I was not impressed with _Turco_ when I first encountered it. Of course way back then the Callas version was the only show in town. I was troubled not only by Callas, about whom I knew nothing at the time, but it seemed inferior to both _Barbiere_ and _Italiana. _ (I had not yet heard _Cenerentola_ and I was not overwhelmed by that either on first hearing.) Well over time I came to appreciate it a bit more and eventually even came to appreciate the soprano with the strange sounding voice who so troubled me. The rest as they say is history.


----------



## Pugg (Aug 8, 2014)

After spinning them both yesterday I decided I like them both, very small preference towards L'italiana in Algeri , just by a fingernail.


----------



## Annied (Apr 27, 2017)

SimonTemplar said:


> How do you cope with Handel?


I don't I'm afraid.


----------



## DavidA (Dec 14, 2012)

Love them both................


----------



## Rossiniano (Jul 28, 2017)

What makes things work with _Turco_ even when the non Rossini aria for Geronio and the Act Two Finale are both included complete concerns the fact that the two pieces are written in a someowhat older and more conservative style and that's the givevaway. In fact Stendhal who had no clue that the first act aria was not by Rossini referenced it as being in the style of Cimarosa. When Fiorilla returns to her older husband at the end of the opera it almost seems to make sense that the the music should reflect that fact and given the stylistic difference it does. Plus both compositions are not unattractive.

However, some recordings and productions insist on including the little aria del sorbetto for the tenor Albazar that is not exactly a masterpiece. In fact I find it quite dowdy and amateurish and especially regarding an inept modulation that occurs midway through the piece! Plus when included it is back to back with the tenor aria for Narciso and the contrast in styles is quite disconcerting and reveals Rossini's superiority.

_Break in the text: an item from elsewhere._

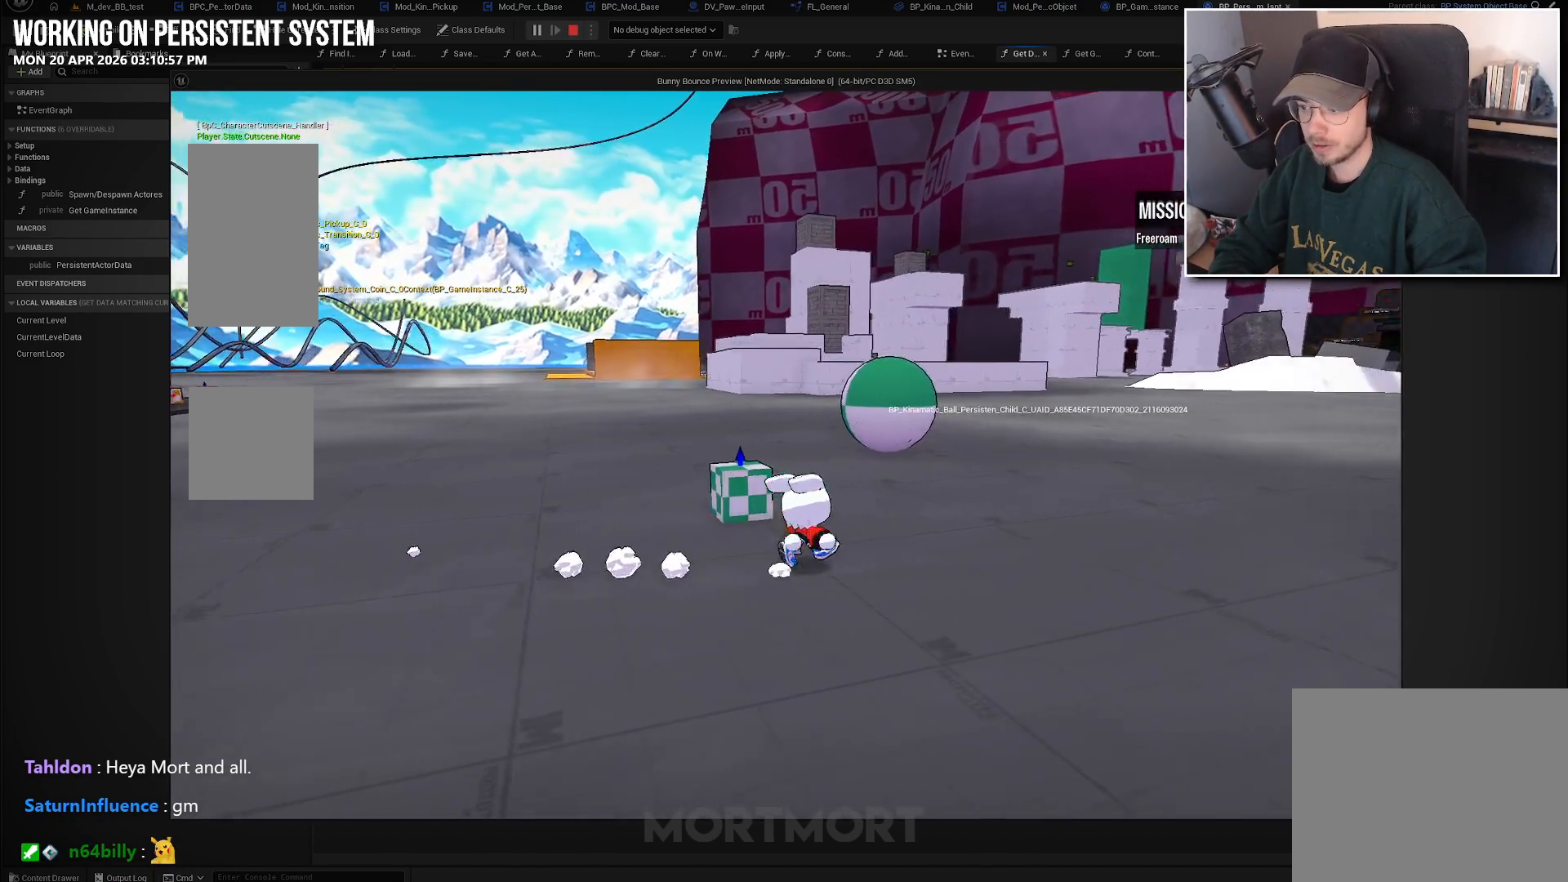
{"buttons": [], "left_stick": "right", "right_stick": "left", "events": [[183, "right_stick", "left"]]}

Incidentally Vincenzo Lavigna, who might have written these compositions, gave lessons in composition to Verdi later in life. Just an interesting aside!


----------



## Sonata (Aug 7, 2010)

Annied said:


> I don't I'm afraid.


Neither do I....


----------



## Azol (Jan 25, 2015)

I voted "L'italiana" and I do believe it's the best comic opera of Rossini.
Turco however offers the delightful basso buffo duet of Act II, so I wouldn't want to be without this opera as well.


----------



## SixFootScowl (Oct 17, 2011)

Nobody prefers the Turko in Italy?


----------



## Rogerx (Apr 27, 2018)

^^^^^^
More worrying I don't like either of them..................4-18.18%
Who cares?...................3-13.64%


----------



## DavidA (Dec 14, 2012)

Yeah I like both.


----------



## The Conte (May 31, 2015)

SixFootScowl said:


> Nobody prefers the Turko in Italy?


I do!

I love the first act especially of L'Italiana and the rest of the opera is good, but I find act two is just a continuation of the joke in act one (my isn't she feisty!) There could be more interest included by fleshing out the subplots and there is too much focus on Isabella/Mustafa'. At least in Turco there is the poet character that adds a lot of interest. The gags in the libretto are better in Turco IMO. (The part where a chorus of Fiorillas turn up is a masterstroke!)

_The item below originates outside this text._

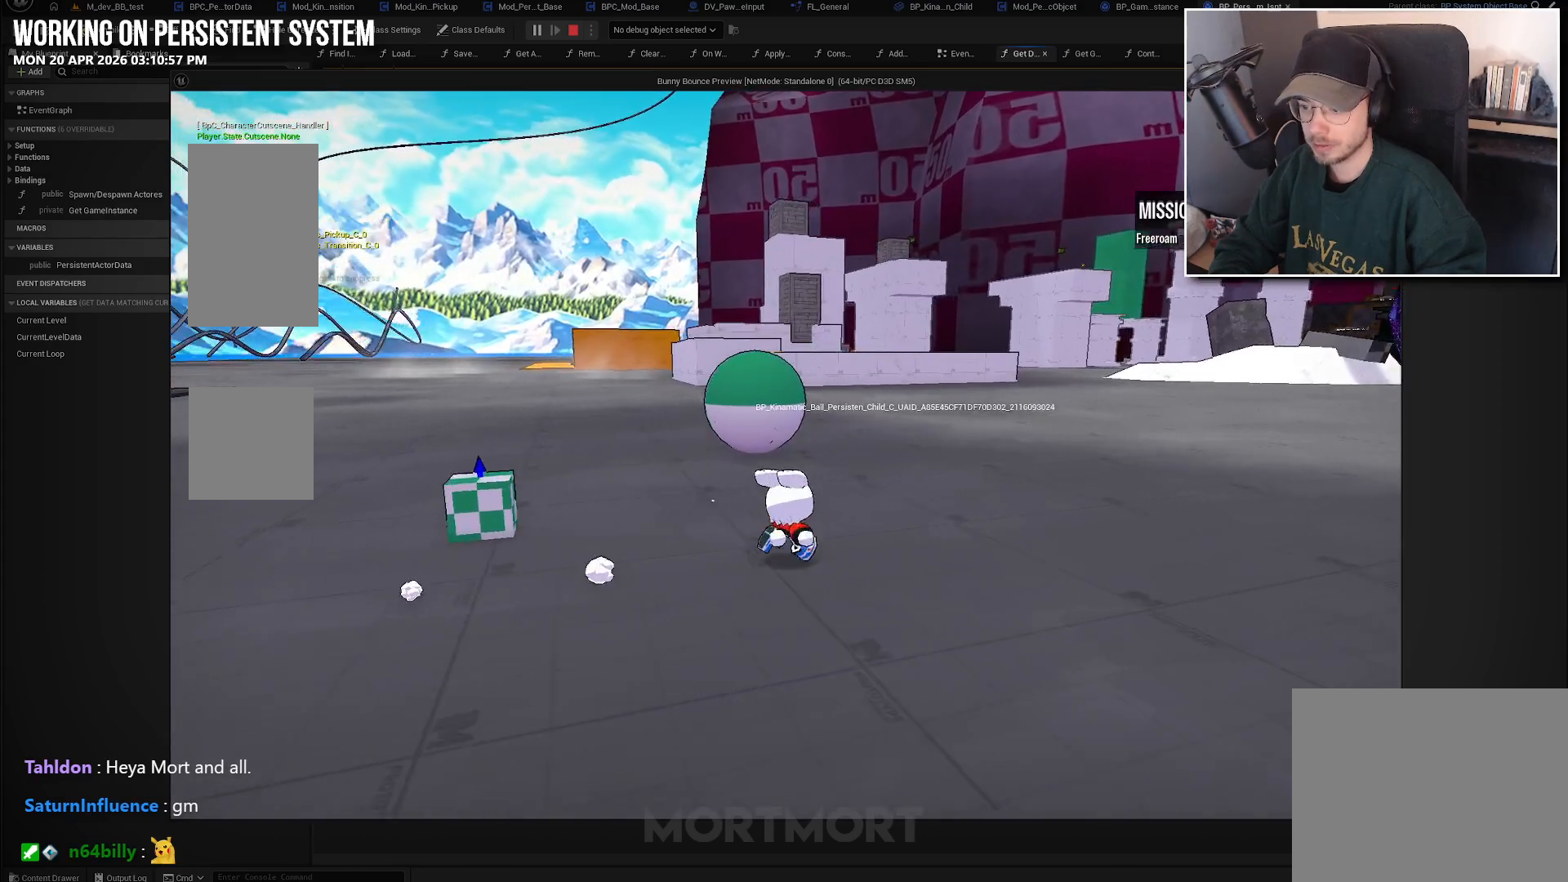
{"buttons": [], "left_stick": "right", "right_stick": "left", "events": []}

On the other hand L'Italiana works better as a more unified whole, it's a classic farce. Turco is a more experimental work and more fragmented. That's just from the libretti, but the same could be said of the music due to Rossini leaving some key passages to another hand.

It might be that I have a preference for Turco because I have seen it a lot (there were very good productions at La Scala and Covent Garden) and got to know it via the Callas and Chailly recordings.

N.


----------



## starthrower (Dec 11, 2010)

What are the recommended stereo recordings for these two?


----------



## The Conte (May 31, 2015)

starthrower said:


> What are the recommended stereo recordings for these two?

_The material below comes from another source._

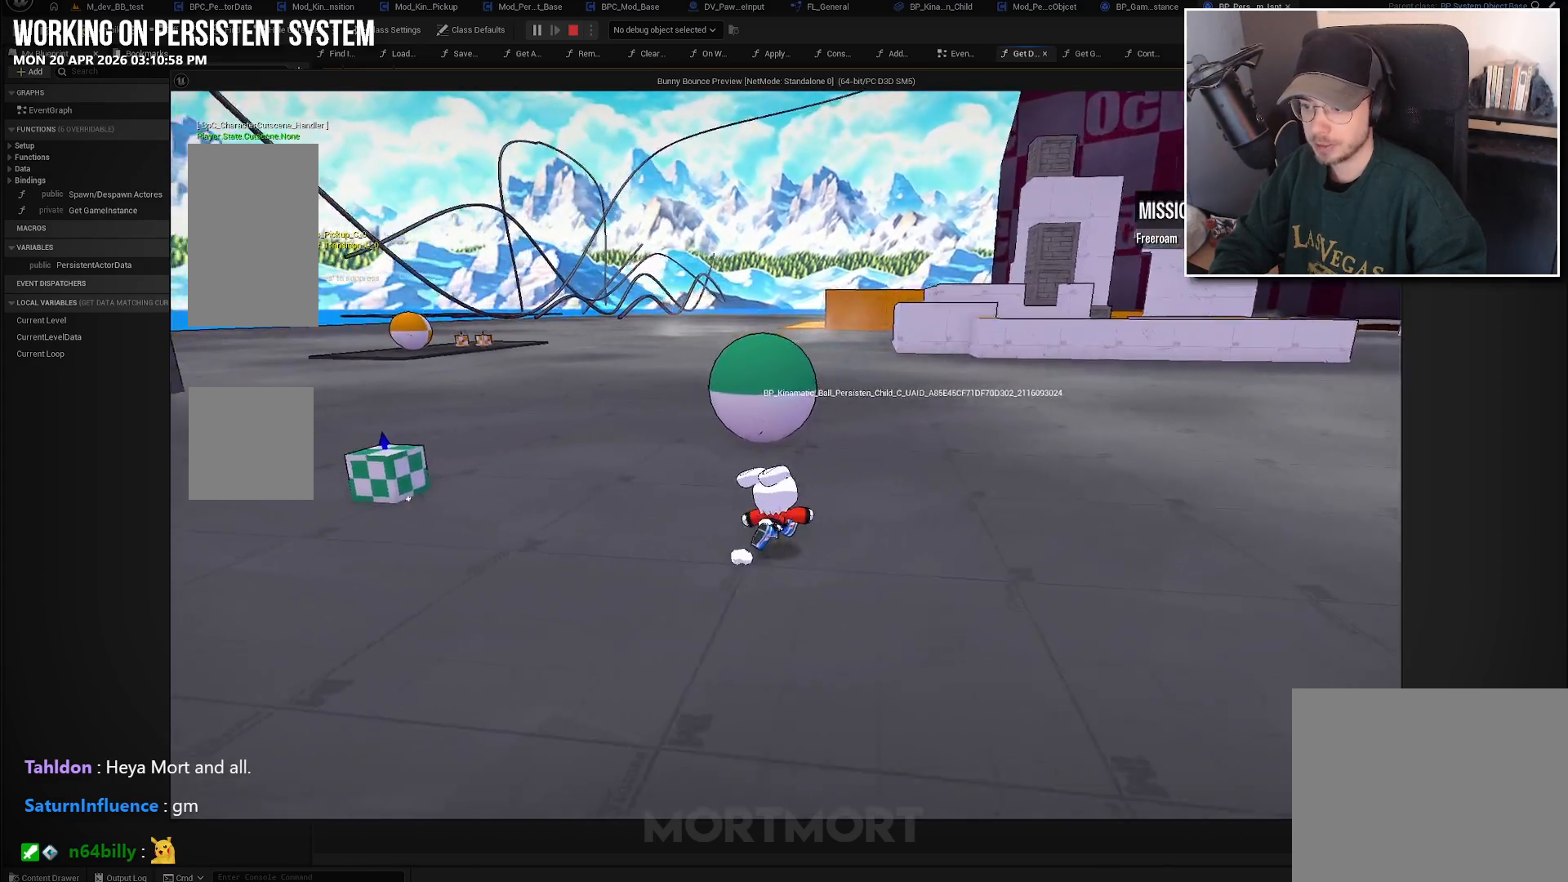
{"buttons": [], "left_stick": "right", "right_stick": "left", "events": []}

These are my two favourite among the stereo sets:

















These are both complete and are lively performances in excellent sound. There are a few other Turcos (a couple more recent than the Chailly) including one with Ramey and Caballe. However, the more recent recordings have less starry casts and the Chailly is the most spirited of the classic recordings.

There are a host of Italianas and it may well just be a case of you choosing your favourite mezzo. I have picked the above for its playful sense of fun and characterful cast. This one is good too and is probably considered the top choice:









There are others with Horne and Ramey (disappointing and not great when it comes to the conducting), Berganza and Vallentini-Terrani. These are the better two though IMO.

N.


----------



## The Conte (May 31, 2015)

There are two mono recordings that shouldn't be overlooked either. These have not just been considered the best Turco and Italiana in the past, but two of the best Rossini recordings out of all his operas. Despite some cuts (especially in Turco), they are classics.

















N.


----------



## Tsaraslondon (Nov 7, 2013)

The Conte said:


> There are two mono recordings that shouldn't be overlooked either. These have not just been considered the best Turco and Italiana in the past, but two of the best Rossini recordings out of all his operas. Despite some cuts (especially in Turco), they are classics.
> 
> View attachment 161041
> 
> ...


I'd also go mono for *Le Comte Ory*. The old Gui recording, which was based on performances at Glyendbourne, has such a wonderful sense of fun that isn't even approached in the more modern recordings.


----------



## SanAntone (May 10, 2020)

I like both since I like everything Rossini wrote.

I have these - and bolded my favorite

L'Italiana: *Scuitti/Giulini;* Horne/La Scala; Bergonza/Fiorentino; Pederzini/Rome
Il Turco: Bartoli/Chially; Callas/Gardino; *Callas/Gavazzeni*; Bruscantini/Sciutti


----------



## starthrower (Dec 11, 2010)

Thanks, guys! I'll give some of these a listen.


----------



## Itullian (Aug 27, 2011)

My choice for Italiana is the Cobos with Larmore.
The others cut out too much good music to me.

Turco isnt as good imo and i dont own a recording.
i would have probably bought the Chailly, but i am allergic to Bartoli.
Thats the one i'd buy though if ever the spirit moves me.


----------



## Tsaraslondon (Nov 7, 2013)

Itullian said:


> Turco isnt as good imo and i dont own a recording.
> i would have probably bought the Chailly, but i am allergic to Bartoli.
> Thats the one i'd buy though if ever the spirit moves me.


The Callas *Il Turco in Italia*, like most Rossini comedies recorded in the 1950s, is admittedly cut, but it has a verve and sparkle seemingly beyond the reach of most modern recordings.


----------



## The Conte (May 31, 2015)

SanAntone said:


> I like both since I like everything Rossini wrote.
> 
> I have these - and bolded my favorite
> 
> ...


Do you have a top secret undiscovered Callas recording the rest of us don't know about?

N.


----------



## SanAntone (May 10, 2020)

The Conte said:


> Do you have a top secret undiscovered Callas recording the rest of us don't know about?
> 
> N.


No, I listed the same one twice because I have it on my hard drive twice with different covers. My mistake.


----------